I'm appreciative of the effort I put in during my earlier years, which now affords me this level of flexibility, but it also eventually led me to a place that made things extremely difficult and demoralising.
Thankfully, through a number of events and by continuing to write this blog - which forces me to think deeply about this topic - I've managed to pull myself out and have re-aligned myself to a plan that's more realistic yet has had little impact on the end result.
By cutting back on the amount I save and adapting to my changing needs, I feel as though I've increased my chances of reaching financial independence.
My journey towards financial independence still has a number of years left in it and I'm sure there'll be many trials ahead of me that I'm going to need to overcome.

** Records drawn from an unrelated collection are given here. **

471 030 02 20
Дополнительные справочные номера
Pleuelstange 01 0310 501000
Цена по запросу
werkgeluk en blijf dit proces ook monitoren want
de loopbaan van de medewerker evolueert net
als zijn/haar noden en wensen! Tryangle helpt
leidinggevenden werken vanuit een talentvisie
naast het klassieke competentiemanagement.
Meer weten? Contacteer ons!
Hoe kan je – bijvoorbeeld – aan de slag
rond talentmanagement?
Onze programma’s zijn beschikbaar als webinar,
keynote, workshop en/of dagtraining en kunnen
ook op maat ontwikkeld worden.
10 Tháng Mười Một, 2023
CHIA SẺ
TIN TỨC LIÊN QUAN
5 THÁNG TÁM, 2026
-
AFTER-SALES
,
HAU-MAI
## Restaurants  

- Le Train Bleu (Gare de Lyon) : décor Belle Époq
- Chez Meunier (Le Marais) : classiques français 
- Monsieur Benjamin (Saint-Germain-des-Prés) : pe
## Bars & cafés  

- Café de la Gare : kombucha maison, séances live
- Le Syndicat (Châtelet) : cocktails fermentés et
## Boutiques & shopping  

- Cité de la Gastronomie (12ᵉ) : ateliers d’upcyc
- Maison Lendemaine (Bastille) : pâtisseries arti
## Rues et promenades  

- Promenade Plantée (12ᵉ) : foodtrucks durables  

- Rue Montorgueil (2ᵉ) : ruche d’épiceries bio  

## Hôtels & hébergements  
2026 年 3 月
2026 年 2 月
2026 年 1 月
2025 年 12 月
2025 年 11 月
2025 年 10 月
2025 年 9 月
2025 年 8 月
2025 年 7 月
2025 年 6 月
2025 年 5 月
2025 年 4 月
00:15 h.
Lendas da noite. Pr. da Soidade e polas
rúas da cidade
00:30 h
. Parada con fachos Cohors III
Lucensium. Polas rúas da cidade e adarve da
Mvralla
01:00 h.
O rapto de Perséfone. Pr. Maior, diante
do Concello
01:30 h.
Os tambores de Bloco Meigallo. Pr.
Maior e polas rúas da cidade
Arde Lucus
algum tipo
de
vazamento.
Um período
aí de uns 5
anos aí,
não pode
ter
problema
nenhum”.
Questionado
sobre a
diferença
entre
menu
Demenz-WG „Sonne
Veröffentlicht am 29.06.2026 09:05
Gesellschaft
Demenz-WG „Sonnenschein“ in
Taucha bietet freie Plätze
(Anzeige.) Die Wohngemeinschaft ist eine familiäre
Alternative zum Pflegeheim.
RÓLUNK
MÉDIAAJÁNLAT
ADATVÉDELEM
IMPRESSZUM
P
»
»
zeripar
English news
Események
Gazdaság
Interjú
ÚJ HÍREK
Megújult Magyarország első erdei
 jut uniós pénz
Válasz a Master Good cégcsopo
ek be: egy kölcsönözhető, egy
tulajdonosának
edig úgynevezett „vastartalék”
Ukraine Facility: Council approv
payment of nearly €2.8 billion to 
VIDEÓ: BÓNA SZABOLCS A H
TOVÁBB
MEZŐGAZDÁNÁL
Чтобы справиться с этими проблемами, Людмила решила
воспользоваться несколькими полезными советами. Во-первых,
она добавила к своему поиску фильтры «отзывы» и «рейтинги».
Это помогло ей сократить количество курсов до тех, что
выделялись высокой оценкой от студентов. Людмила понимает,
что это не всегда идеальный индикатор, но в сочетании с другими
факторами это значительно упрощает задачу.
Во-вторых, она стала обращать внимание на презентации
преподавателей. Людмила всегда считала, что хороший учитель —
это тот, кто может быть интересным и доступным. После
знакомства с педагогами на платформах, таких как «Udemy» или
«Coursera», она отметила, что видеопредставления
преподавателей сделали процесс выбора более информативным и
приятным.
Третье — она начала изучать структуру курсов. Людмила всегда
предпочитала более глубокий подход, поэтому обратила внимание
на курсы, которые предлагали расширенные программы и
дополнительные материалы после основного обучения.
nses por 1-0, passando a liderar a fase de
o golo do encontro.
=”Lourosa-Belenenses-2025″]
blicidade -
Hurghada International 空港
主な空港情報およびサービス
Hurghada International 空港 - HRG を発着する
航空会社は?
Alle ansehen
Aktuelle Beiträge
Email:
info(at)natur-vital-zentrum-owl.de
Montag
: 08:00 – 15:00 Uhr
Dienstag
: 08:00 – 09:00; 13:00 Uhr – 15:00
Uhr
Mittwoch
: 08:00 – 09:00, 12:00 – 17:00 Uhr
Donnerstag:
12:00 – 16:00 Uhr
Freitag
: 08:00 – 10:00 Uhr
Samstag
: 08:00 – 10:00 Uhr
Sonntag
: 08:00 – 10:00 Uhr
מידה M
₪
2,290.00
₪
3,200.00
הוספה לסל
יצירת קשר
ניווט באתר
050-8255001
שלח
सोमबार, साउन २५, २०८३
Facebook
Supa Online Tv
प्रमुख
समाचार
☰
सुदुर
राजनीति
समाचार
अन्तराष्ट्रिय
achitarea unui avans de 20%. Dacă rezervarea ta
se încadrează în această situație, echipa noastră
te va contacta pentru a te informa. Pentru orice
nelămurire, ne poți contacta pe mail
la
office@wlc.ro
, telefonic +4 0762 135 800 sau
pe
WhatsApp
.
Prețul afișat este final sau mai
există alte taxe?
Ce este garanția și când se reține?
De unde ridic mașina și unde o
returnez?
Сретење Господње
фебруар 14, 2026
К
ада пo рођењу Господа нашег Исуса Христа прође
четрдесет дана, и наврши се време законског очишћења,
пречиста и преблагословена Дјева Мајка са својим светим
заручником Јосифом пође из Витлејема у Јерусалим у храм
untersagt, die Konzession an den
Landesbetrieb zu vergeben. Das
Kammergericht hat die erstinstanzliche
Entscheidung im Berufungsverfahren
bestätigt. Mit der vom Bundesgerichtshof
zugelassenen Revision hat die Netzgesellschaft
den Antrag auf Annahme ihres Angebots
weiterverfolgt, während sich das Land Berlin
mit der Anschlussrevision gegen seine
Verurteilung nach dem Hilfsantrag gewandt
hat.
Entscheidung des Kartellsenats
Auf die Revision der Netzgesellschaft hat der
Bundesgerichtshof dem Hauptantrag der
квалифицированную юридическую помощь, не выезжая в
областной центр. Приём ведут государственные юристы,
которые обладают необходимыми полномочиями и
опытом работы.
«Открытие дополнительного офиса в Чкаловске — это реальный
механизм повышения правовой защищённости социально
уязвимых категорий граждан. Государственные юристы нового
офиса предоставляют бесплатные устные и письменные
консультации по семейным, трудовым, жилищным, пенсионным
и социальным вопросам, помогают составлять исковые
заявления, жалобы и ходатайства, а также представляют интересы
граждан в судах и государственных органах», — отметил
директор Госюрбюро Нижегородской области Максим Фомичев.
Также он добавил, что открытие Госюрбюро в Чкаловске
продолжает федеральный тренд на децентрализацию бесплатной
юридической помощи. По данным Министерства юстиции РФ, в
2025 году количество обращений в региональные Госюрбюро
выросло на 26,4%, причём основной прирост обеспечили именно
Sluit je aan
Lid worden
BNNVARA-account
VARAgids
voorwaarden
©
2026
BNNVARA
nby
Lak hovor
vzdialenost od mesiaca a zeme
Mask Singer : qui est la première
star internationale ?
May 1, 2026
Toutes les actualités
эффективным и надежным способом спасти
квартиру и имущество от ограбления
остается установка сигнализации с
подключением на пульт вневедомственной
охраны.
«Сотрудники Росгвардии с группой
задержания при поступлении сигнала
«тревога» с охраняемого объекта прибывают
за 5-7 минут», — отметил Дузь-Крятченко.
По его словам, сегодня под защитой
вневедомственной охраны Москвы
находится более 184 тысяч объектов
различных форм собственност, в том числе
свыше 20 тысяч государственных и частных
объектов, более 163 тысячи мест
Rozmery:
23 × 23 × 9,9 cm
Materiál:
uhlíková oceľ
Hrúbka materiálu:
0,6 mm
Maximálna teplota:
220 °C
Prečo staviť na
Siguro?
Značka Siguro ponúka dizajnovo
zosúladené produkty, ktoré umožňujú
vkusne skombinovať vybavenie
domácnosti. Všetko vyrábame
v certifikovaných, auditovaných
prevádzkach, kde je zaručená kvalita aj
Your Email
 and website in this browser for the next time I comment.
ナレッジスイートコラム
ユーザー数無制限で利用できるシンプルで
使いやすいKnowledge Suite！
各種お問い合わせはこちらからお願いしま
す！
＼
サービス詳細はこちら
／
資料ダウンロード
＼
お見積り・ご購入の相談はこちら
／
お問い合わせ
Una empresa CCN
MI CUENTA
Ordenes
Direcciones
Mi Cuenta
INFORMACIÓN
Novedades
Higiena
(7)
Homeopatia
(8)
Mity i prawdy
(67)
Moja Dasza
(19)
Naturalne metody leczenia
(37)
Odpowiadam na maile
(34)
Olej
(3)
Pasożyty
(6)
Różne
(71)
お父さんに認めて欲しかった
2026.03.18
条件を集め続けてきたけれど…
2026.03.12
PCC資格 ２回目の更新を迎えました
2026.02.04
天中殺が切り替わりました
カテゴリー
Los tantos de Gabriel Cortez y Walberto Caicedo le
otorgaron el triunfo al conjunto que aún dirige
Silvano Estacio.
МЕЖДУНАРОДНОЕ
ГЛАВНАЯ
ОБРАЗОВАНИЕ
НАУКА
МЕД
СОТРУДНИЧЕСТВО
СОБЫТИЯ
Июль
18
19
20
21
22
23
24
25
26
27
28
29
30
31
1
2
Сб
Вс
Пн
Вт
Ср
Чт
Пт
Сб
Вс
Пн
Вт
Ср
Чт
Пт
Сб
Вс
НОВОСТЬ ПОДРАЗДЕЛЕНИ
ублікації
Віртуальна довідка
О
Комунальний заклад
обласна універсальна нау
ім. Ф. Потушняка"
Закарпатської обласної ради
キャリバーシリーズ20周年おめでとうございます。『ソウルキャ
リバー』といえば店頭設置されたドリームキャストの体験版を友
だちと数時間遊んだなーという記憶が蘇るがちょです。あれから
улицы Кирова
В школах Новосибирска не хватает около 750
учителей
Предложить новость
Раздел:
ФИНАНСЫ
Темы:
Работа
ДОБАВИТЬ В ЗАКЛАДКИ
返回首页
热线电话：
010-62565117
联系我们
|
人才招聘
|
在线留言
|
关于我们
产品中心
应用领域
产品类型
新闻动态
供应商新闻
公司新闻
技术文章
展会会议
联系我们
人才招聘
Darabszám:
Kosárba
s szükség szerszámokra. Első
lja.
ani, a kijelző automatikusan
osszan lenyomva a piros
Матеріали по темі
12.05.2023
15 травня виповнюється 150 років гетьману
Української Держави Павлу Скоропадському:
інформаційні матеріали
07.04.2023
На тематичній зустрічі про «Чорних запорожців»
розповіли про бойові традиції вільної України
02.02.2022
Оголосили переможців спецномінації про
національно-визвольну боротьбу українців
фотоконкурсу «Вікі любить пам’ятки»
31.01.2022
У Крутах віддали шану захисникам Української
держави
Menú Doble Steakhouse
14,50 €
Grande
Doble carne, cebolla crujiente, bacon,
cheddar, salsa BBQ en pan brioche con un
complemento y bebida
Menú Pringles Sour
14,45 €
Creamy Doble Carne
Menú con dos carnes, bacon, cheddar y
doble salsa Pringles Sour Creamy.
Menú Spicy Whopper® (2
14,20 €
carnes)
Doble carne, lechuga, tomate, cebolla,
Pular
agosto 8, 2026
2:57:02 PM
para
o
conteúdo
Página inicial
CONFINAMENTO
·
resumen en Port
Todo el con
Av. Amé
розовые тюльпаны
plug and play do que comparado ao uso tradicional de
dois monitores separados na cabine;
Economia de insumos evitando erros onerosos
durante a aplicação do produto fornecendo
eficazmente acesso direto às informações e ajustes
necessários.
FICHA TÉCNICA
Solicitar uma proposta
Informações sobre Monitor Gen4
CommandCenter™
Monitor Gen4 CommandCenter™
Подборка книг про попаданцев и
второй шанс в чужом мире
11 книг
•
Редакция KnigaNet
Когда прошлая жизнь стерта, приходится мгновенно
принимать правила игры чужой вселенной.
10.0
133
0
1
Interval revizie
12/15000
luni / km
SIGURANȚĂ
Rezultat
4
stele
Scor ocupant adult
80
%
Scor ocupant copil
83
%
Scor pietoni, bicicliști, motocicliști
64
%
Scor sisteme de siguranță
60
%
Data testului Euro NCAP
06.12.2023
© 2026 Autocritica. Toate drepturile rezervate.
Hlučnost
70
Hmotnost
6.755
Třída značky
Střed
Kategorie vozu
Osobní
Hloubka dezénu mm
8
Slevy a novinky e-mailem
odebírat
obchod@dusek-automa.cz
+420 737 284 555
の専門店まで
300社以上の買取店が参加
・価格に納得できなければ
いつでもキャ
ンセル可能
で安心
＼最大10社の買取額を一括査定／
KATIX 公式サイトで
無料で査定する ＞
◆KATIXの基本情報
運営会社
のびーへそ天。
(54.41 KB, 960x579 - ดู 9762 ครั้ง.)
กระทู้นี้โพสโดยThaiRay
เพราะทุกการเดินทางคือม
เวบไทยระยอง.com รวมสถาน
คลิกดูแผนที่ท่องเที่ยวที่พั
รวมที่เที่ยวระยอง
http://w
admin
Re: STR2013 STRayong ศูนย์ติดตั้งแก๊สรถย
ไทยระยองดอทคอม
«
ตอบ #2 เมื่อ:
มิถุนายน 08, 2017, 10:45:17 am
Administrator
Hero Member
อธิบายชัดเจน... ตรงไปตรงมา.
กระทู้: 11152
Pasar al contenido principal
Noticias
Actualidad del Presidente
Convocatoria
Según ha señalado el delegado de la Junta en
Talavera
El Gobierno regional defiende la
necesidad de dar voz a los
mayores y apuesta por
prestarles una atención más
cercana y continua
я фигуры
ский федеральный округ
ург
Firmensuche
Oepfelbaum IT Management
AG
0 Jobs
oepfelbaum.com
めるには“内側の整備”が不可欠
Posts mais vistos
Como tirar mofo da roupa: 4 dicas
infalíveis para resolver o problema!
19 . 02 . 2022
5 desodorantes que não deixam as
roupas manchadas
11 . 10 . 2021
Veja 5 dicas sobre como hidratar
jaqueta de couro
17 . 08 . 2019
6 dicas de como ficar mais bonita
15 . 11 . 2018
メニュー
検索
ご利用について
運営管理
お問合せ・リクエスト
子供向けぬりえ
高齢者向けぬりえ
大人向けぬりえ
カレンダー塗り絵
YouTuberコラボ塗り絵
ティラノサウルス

But by going through this experience where I went way too frugal and then had to pull myself back from the abyss, I feel as though I'm far better equipped to continue on this path than ever before.
I feel that there's an underlying tone to the term "financial independence retire early" that makes us feel as though we can't be happy unless we're able to walk away from the office without any care for the consequences.
Being financially independent is of course the goal we should all continue to strive for, but the true result we actually want - in my belief - is to actually live a happy and fulfilling life.
And to that end, it might better - possibly even beneficial overall - for us to allow ourselves to spend a little bit more.
It's somewhat ironic considering the "mathematics" behind the movement, yet something that I think many of us should reflect on.